A heightened federal focus on undocumented immigrants is resulting in increased penalties for contractors who employ them. We spoke with immigration lawyer Raymond Lahoud, Chair of the Immigration Law Practice at Norris McLaughlin in New York City, who cited a report from the National Association of Home Builders that immigrants account for 30% of workers in the construction workforce. The highest percentage is among plasterers/stucco masons, drywall installers and painters. Lahoud represents businesses of all sizes in all corporate immigration and employer immigration compliance matters.

“For paint contractors, as with all businesses, the consequences are significant, from civil penalties to criminal prosecution and full-scale worksite raids,” said Lahoud. “Given the predominance of immigrant workers in the construction industry, the Department of Homeland Security has set its eyes on construction companies and contractors of all sizes in all states.”

## INSTRUCTIONS TO FOLLOW
Decide whether each statement agrees with the passage on immigration enforcement in construction, answering yes or no and quoting the deciding words: (a) A National Association of Home Builders report puts immigrants at 30% of construction workers. (b) Electricians have the highest percentage of immigrant workers. (c) According to Lahoud, the Department of Homeland Security is targeting only large construction companies in a few states.

Stored records:
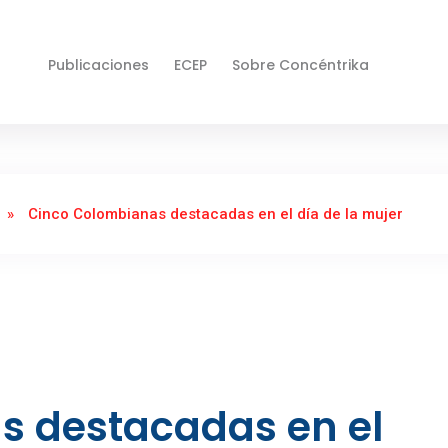
Publicaciones
ECEP
Sobre Concéntrika
»
Cinco Colombianas destacadas en el día de la mujer
s destacadas en el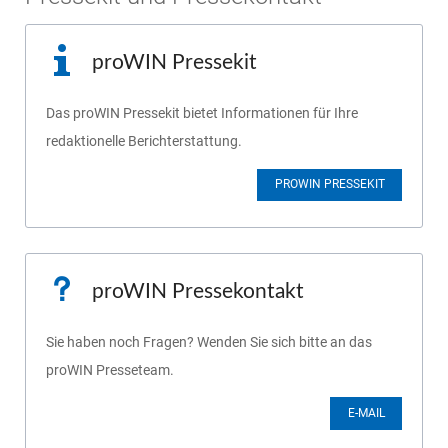
proWIN Pressekit
Das proWIN Pressekit bietet Informationen für Ihre
redaktionelle Berichterstattung.
PROWIN PRESSEKIT
proWIN Pressekontakt
Sie haben noch Fragen? Wenden Sie sich bitte an das
proWIN Presseteam.
E-MAIL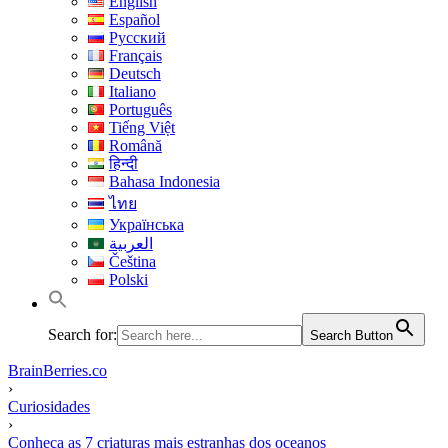
English
Español
Русский
Français
Deutsch
Italiano
Português
Tiếng Việt
Română
हिन्दी
Bahasa Indonesia
ไทย
Українська
العربية
Čeština
Polski
Search for:
Search Button
BrainBerries.co
›
Curiosidades
›
Conheça as 7 criaturas mais estranhas dos oceanos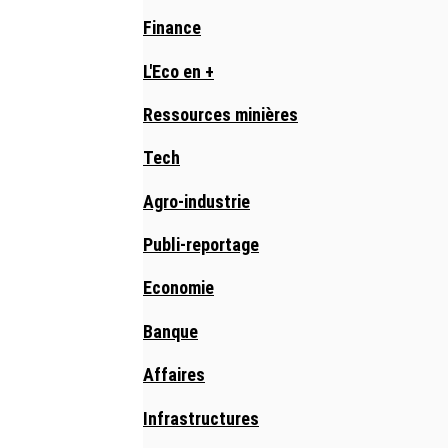
Finance
L'Eco en +
Ressources minières
Tech
Agro-industrie
Publi-reportage
Economie
Banque
Affaires
Infrastructures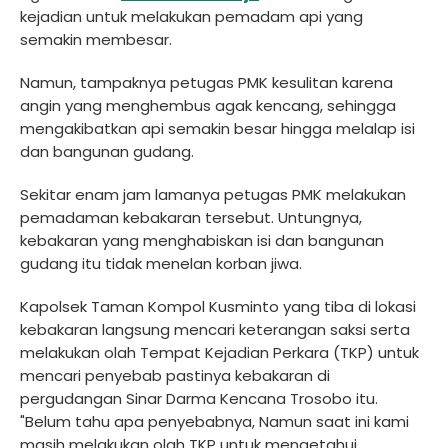
kejadian untuk melakukan pemadam api yang
semakin membesar.
Namun, tampaknya petugas PMK kesulitan karena
angin yang menghembus agak kencang, sehingga
mengakibatkan api semakin besar hingga melalap isi
dan bangunan gudang.
Sekitar enam jam lamanya petugas PMK melakukan
pemadaman kebakaran tersebut. Untungnya,
kebakaran yang menghabiskan isi dan bangunan
gudang itu tidak menelan korban jiwa.
Kapolsek Taman Kompol Kusminto yang tiba di lokasi
kebakaran langsung mencari keterangan saksi serta
melakukan olah Tempat Kejadian Perkara (TKP) untuk
mencari penyebab pastinya kebakaran di
pergudangan Sinar Darma Kencana Trosobo itu.
"Belum tahu apa penyebabnya, Namun saat ini kami
masih melakukan olah TKP untuk mengetahui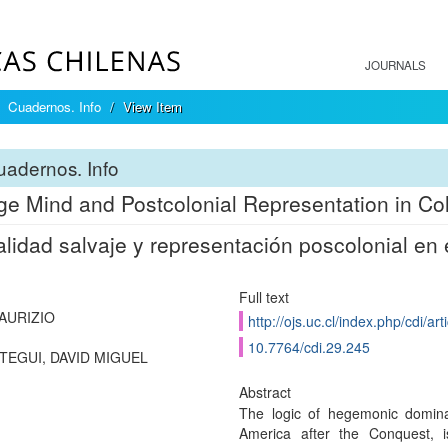
JOURNALS
Cuadernos. Info
View Item
adernos. Info
e Mind and Postcolonial Representation in Co
lidad salvaje y representación poscolonial en
Full text
MAURIZIO
http://ojs.uc.cl/index.php/cdi/ar
10.7764/cdi.29.245
EGUI, DAVID MIGUEL
Abstract
The logic of hegemonic domina
America after the Conquest, 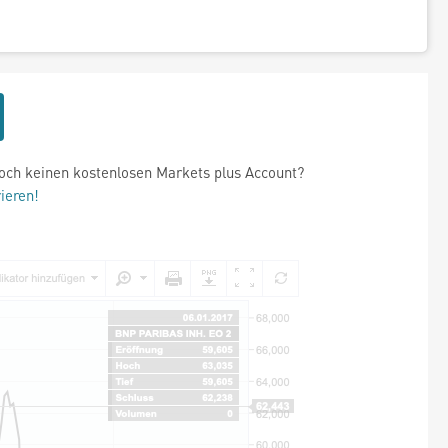
och keinen kostenlosen Markets plus Account?
rieren!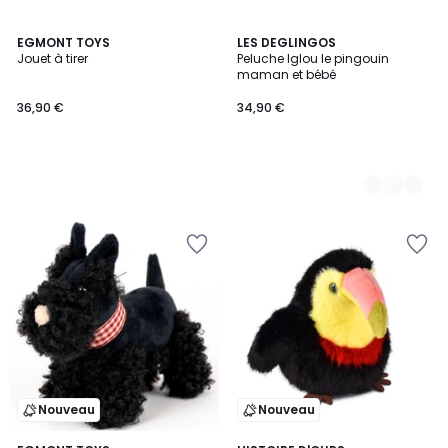
EGMONT TOYS
3
LES DEGLINGOS
Jouet à tirer
Peluche Iglou le pingouin
Couleurs
maman et bébé
36,90 €
34,90 €
Nouveau
Nouveau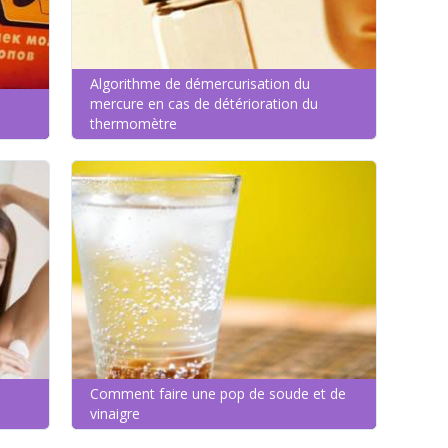
Algorithme de démercurisation du
mercure en cas de détérioration du
thermomètre
Comment faire une pop de soude et de
vinaigre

## TASK ANSWER
(a) Yes: "immigrants account for 30% of workers in the construction workforce"
(b) No: "The highest percentage is among plasterers/stucco masons, drywall installers and painters."
(c) No: "has set its eyes on construction companies and contractors of all sizes in all states"